═══ RECORD EXCERPTS ═══

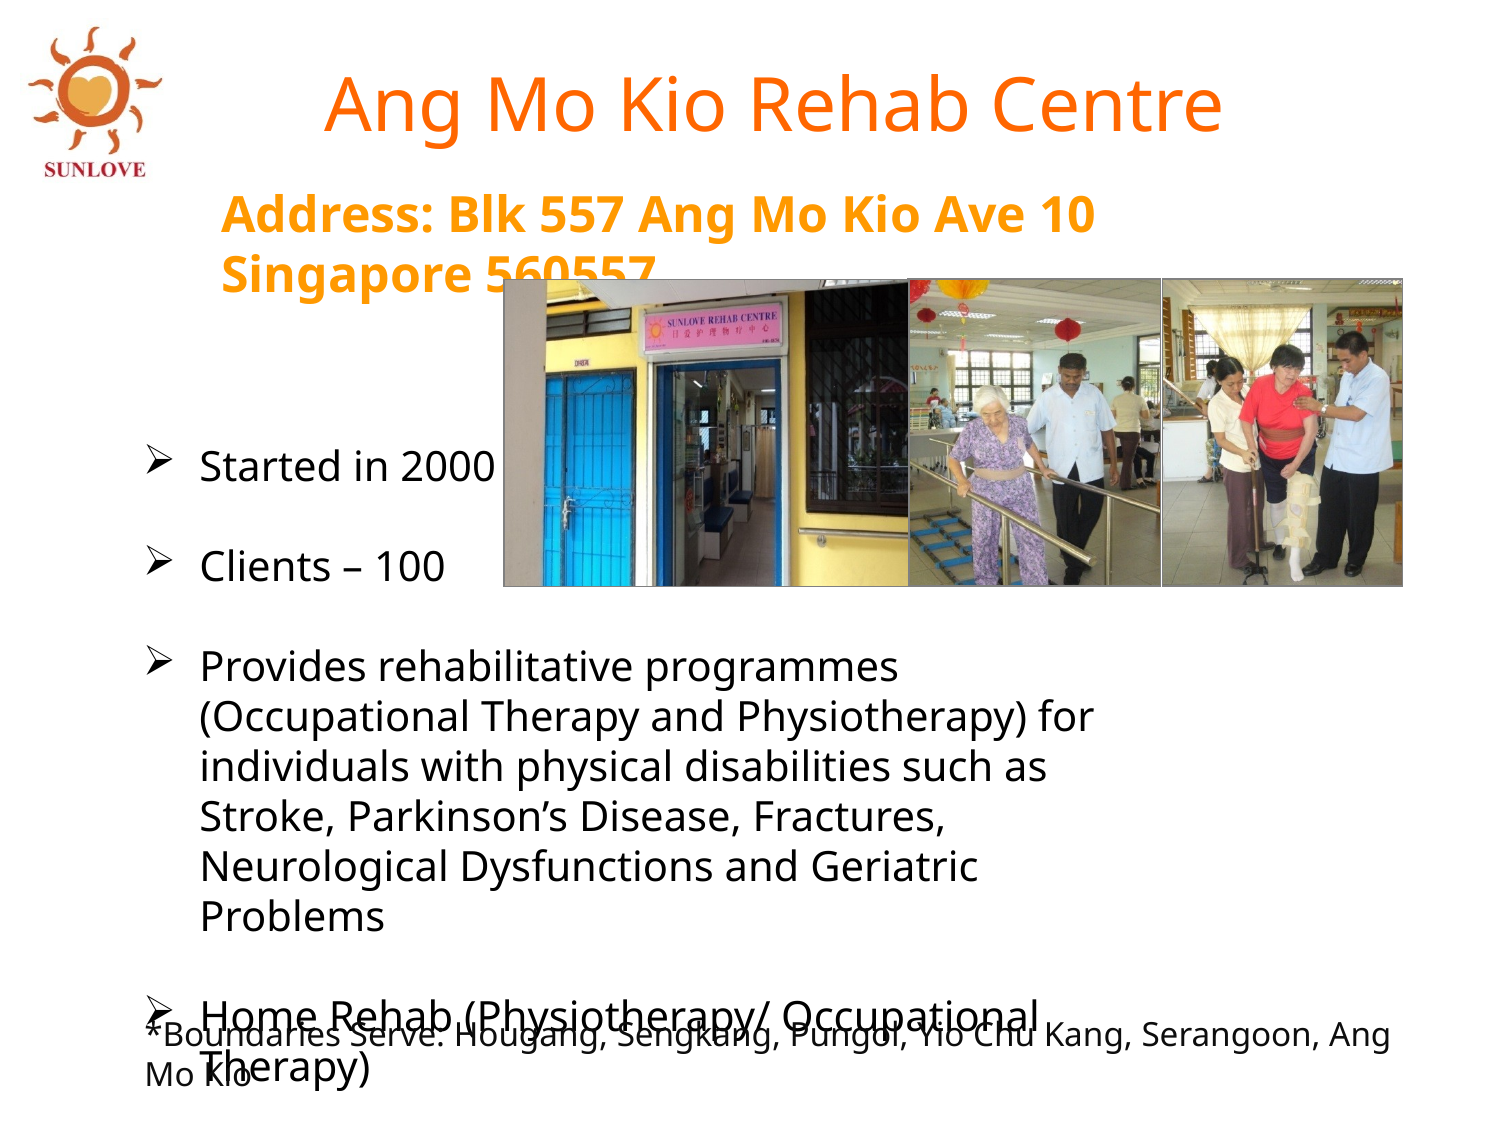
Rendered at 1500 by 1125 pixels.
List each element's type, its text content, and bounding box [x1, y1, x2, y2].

text_box Started in 2000 Clients – 100 Provides rehabilitative programmes (Occupational Therapy and Physiotherapy) for individuals with physical disabilities such as Stroke, Parkinson’s Disease, Fractures, Neurological Dysfunctions and Geriatric Problems Home Rehab (Physiotherapy/ Occupational Therapy) [128, 432, 1156, 1098]
picture [619, 424, 623, 444]
picture [613, 562, 618, 586]
picture [603, 561, 609, 586]
picture [597, 486, 610, 492]
picture [584, 558, 590, 586]
picture [504, 280, 909, 586]
picture [1163, 279, 1402, 586]
picture [20, 18, 170, 185]
title Ang Mo Kio Rehab Centre [100, 8, 1450, 196]
picture [603, 546, 609, 553]
picture [593, 558, 599, 586]
picture [910, 279, 1160, 586]
text_box Address: Blk 557 Ang Mo Kio Ave 10 Singapore 560557 [206, 174, 1353, 310]
text_box *Boundaries Serve: Hougang, Sengkang, Pungol, Yio Chu Kang, Serangoon, Ang Mo Kio [129, 1005, 1430, 1101]
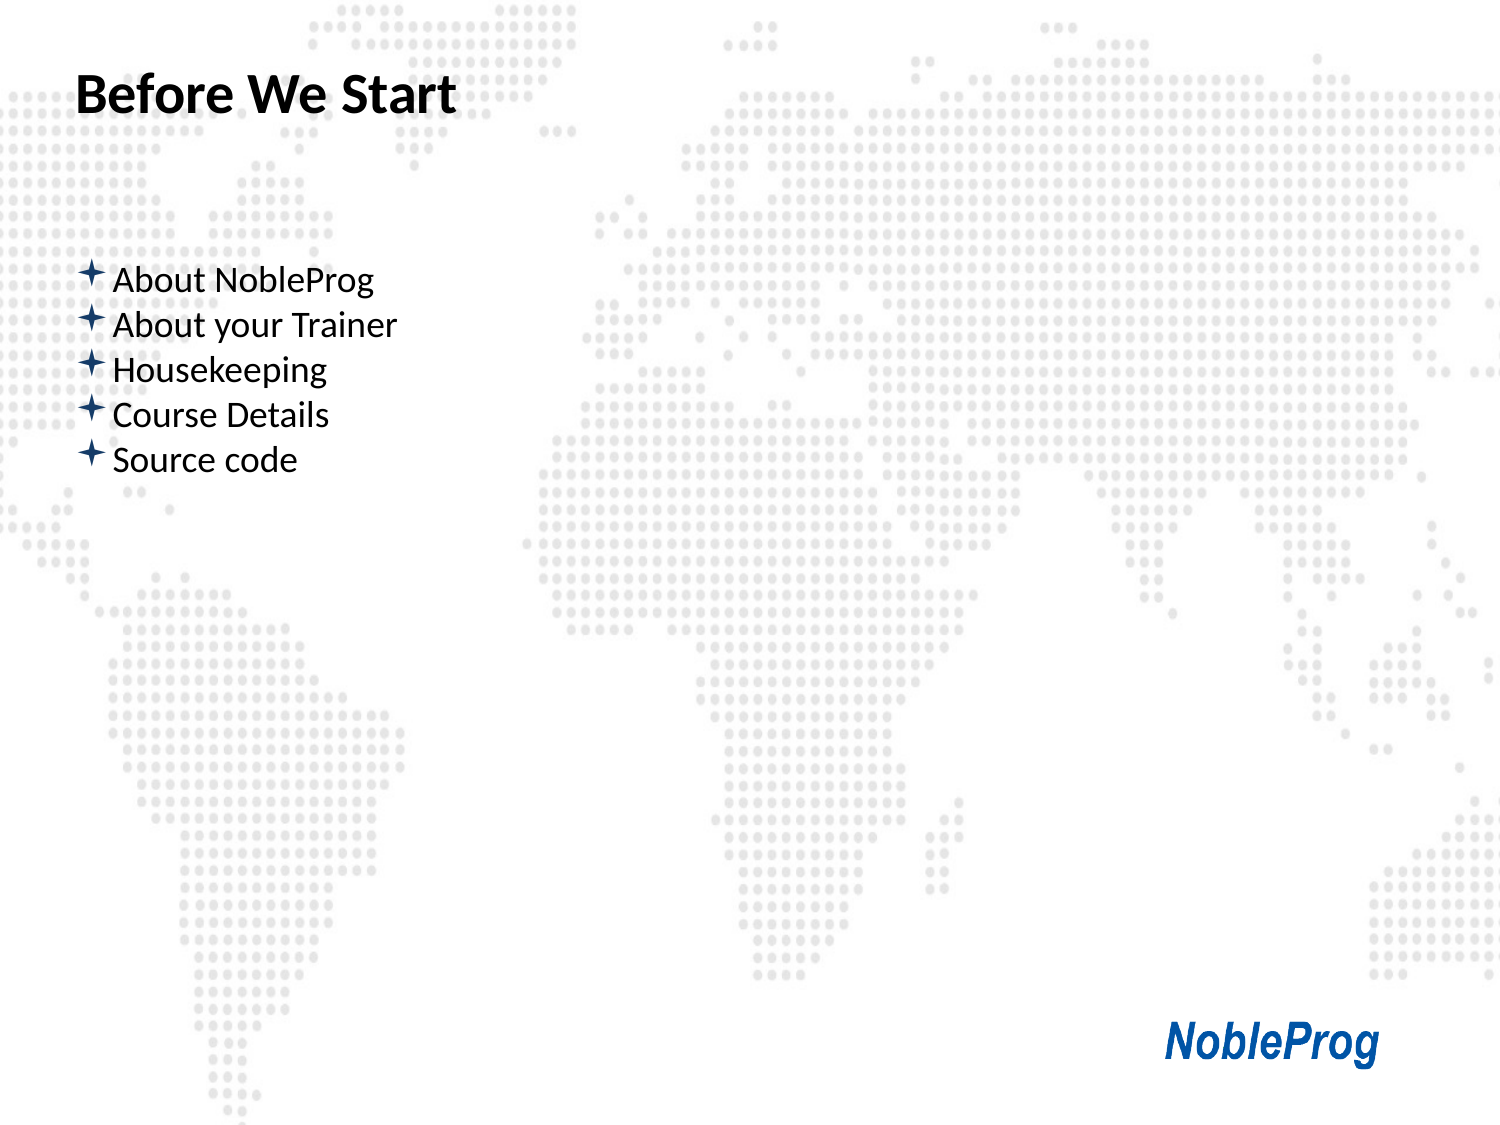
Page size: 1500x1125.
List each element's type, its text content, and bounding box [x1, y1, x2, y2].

text_box About NobleProg About your Trainer Housekeeping Course Details Source code [75, 255, 1425, 952]
text_box Before We Start [75, 55, 1425, 181]
picture [0, 0, 1500, 1125]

═══

Arrange the items, from the line that contains "Page size: 1500x1125." through the last line, as a Markdown table with the columns Row and Line. Number each row, and leave out blank lines.

RESULT BELOW =
| Row | Line |
|---|---|
| 1 | Page size: 1500x1125. |
| 2 | List each element's type, its text content, and bounding box [x1, y1, x2, y2]. |
| 3 | text_box About NobleProg About your Trainer Housekeeping Course Details Source code [75, 255, 1425, 952] |
| 4 | text_box Before We Start [75, 55, 1425, 181] |
| 5 | picture [0, 0, 1500, 1125] |